Federal Reserve minutes from the April/May meeting out yesterday showed a more hawkish tone than some expected, meaning another nod toward “higher for longer” interest rates and less chance of multiple rate cuts this year. The probability for a June rate cut is less than 4%. Rate cut probabilities increase to about 24% for July and to over 65% for September. Federal Reserve speakers have been out in force this past week with updated but mixed messages. Cleveland Fed President Loretta Mester said policy is restrictive, but policymakers need to wait for more evidence about the path of inflation before adjusting interest rates. Mester, who previously telegraphed three rate cuts this year, said three reductions may not now be appropriate for 2024 given Q1 inflation figures. San Francisco Fed President Mary Daly said she is not yet confident that inflation is cooling to the Fed’s 2% goal. Fed Governor Christopher Waller said that he does not think further rate increases will be necessary. However, he will need some convincing before he backs cuts anytime soon.

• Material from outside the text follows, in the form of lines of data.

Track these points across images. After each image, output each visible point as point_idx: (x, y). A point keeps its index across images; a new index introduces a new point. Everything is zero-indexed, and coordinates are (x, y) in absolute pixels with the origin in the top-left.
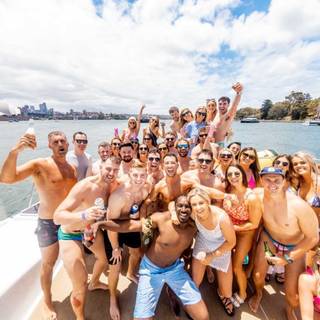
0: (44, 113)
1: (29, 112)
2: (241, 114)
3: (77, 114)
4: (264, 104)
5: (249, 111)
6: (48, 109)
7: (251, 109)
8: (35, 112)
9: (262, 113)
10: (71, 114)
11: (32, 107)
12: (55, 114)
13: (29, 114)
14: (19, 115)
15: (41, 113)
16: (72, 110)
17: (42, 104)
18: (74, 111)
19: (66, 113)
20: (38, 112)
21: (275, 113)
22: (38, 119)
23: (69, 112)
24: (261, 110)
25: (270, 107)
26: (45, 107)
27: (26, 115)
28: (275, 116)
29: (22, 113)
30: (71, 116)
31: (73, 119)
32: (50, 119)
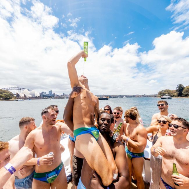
0: (50, 95)
1: (43, 95)
2: (163, 93)
3: (66, 95)
4: (177, 87)
5: (169, 92)
6: (53, 93)
7: (169, 90)
8: (46, 95)
9: (178, 93)
10: (63, 95)
11: (45, 93)
12: (55, 95)
13: (43, 96)
14: (39, 96)
15: (49, 95)
16: (64, 94)
17: (50, 91)
18: (65, 94)
19: (60, 95)
20: (47, 95)
21: (187, 92)
22: (47, 98)
23: (62, 94)
24: (177, 91)
25: (183, 89)
26: (51, 92)
27: (42, 96)
28: (188, 94)
29: (40, 95)
30: (63, 96)
31: (64, 98)
32: (53, 98)
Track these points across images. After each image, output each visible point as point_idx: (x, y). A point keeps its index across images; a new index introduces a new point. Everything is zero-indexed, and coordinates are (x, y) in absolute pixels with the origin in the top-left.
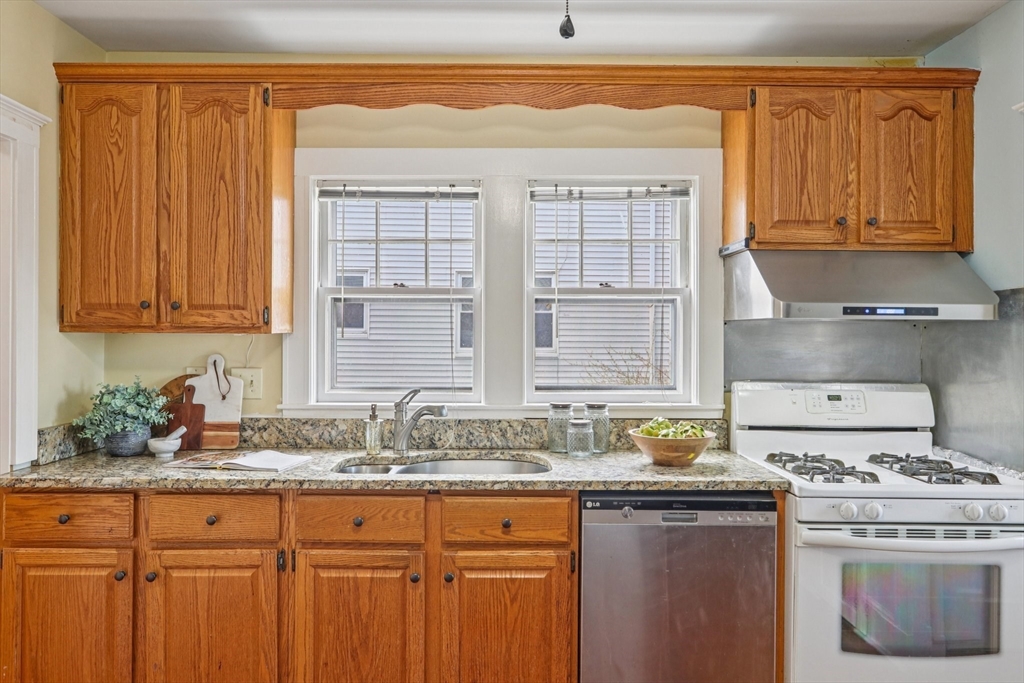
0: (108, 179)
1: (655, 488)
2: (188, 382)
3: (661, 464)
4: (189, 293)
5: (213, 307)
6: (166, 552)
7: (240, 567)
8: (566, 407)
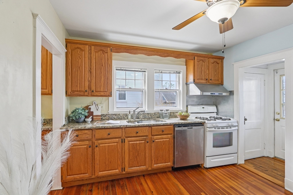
0: (77, 64)
1: (186, 123)
2: (89, 107)
3: (181, 119)
4: (95, 89)
5: (100, 92)
6: (99, 141)
7: (114, 143)
8: (163, 110)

Against this backdrop, 10-year Treasury yields have declined toward 4.4% and May stock market gains have reversed April declines. Earnings are being driven by supply/demand dynamics that differ by industry, but higher quality companies are being rewarded for taking advantage of the cycle. The Fed will continue to fight the inflation battle as investors come to grips with an extended period of higher prices and interest rates. That is until demand and earnings slow down below expectations, which could lead to some indigestion after too much of a good thing. Getting the price/volume equation right will be key for individual companies going forward. “All you can buy” at a high price point beats “all you can eat” as a loss leader any day.
Birthdays: Jeopardy champion and host Ken Jennings turns 50 today along with singer Jewel, while comedian Drew Carey turns 66 and actress Joan Collins turns 91.